Androgenic haploids have been produced for at least 50 genera, most notably in the cereals and vegetable crops (Foroughi-Wehr & Wenzel 1989), and use has been made of this technology for the rapid production of homozygous lines in these plants. Woody plants generally have been recalcitrant, and there have been few successes, particularly for forest tree species, among a large number of reported attempts over the last 40 years. Plantlets have been obtained from pollen culture of species of Hevea, Aesculus, Citrus, Vitis, Malus, Litchi, Euphorbia, Poncirus, Lycium and Camellia (Chen 1987). Hardwood forest tree species for which pollen cultures have produced plants are Betula pendula (Radojevic & Kovoor 1986) and 13 species or interspecific hybrids of Populus (Chen 1987). Some of the resultant trees are now several years old in the field, and have flowered (Chen 1987). Regeneration of plants has been achieved with haploid megagametophyte cultures of a number of gymnosperms (Rohr 1987). Mostly these are cycads (Cycas, Zamia, Ceratozamia) or Ephedra, but included are two conifers - Picea abies and Sequoia sempervirens.
This record suggests that work aimed at deriving methods for the regeneration of plants from haploid tissues of forest tree species is likely to be long-term with a relatively high risk of an unsuccessful result.
In Brassica, for example, production of haploid plantlets from anther culture has been used as a method of fixing gamete arrays of homozygous plants. An F1 hybrid population is generated, and anther culture, with either spontaneous or colchicine induced chromosome doubling, is then used to fix true breeding homozygous diploid lines (Beversdorf & Kott 1987). In the absence of the anther culture technology, derivation of the homozygous lines would take several generations of inbreeding. Another culture therefore has had a direct and important application in the breeding of self-pollinated crops.

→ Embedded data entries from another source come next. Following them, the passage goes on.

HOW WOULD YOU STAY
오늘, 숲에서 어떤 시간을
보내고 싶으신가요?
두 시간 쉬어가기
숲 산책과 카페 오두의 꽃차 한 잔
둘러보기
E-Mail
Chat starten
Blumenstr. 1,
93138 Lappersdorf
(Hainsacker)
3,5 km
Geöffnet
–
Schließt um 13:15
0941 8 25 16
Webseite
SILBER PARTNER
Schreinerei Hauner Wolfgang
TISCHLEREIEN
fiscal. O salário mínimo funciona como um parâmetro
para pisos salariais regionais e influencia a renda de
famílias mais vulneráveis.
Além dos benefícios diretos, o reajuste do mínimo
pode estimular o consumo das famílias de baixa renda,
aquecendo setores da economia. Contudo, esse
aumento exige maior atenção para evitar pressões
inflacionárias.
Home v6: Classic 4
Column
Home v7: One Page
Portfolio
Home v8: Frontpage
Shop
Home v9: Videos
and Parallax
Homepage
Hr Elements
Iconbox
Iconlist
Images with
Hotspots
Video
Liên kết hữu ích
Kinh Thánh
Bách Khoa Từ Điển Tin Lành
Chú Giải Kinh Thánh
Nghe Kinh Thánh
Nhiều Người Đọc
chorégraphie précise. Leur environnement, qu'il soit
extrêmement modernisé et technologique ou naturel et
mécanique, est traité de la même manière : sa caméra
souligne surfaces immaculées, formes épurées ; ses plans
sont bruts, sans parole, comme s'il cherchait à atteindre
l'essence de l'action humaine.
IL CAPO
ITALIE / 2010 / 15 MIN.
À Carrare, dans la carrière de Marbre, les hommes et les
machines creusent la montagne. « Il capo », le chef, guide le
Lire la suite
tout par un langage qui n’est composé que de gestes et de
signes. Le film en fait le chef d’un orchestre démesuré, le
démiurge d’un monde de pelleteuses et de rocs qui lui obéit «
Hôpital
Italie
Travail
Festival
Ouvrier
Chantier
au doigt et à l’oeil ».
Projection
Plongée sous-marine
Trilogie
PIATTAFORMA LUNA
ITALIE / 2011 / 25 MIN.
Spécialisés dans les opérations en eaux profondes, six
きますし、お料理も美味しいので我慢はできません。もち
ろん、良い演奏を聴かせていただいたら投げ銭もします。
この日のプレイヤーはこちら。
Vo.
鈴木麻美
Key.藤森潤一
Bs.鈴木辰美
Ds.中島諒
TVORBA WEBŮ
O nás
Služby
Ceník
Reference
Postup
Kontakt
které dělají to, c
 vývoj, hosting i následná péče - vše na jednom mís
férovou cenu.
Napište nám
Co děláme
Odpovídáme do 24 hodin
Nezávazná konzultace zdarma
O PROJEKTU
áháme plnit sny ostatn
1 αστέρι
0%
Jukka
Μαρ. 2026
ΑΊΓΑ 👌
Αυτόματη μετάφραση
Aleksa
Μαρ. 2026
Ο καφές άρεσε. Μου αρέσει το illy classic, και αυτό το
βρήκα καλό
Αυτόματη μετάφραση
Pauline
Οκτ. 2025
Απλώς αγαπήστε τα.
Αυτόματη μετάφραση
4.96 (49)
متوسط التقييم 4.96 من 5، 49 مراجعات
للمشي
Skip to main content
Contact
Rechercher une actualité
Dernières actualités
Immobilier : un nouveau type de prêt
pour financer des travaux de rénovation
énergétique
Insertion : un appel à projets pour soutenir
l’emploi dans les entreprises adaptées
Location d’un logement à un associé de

With the exception of Leucaena leucocephala, self-pollinating approaches are not a feature of breeding programmes for forest tree species, and the availability of haploids is not as immediately useful in these breeding programmes. The question to be asked then is - to what extent should different breeding approaches be contemplated for forest tree species, e.g. an inbreeding and hybridization approach such as in maize? Current impediments to a maize breeding approach for forest tree species are inbreeding depression (severe in many cases), and long generation intervals - several cycles of selfing could not realistically be contemplated. Even if haploids can be obtained e.g. in poplar, the generation interval would still be an impediment in relation to consecutive testing of homozygotes and heterozygotes. This approach is not likely to be advantageous in a species which is easily propagated vegetatively. Some non-industrial species, e.g. Gliricidia, flower early and can be selected at an early age. Sophisticated breeding programmes are unlikely to be warranted, however, for these species.
Induction of haploid plants thus does not have immediate application in forest tree improvement programmes. Such plants may be of some use in basic genetic studies, e.g. for studies of heterosis in forest tree species. As a long-term strategic research objective for industrial species, induction of haploid plants should be of low priority until such time as methods for early selection and the promotion of early flowering are available.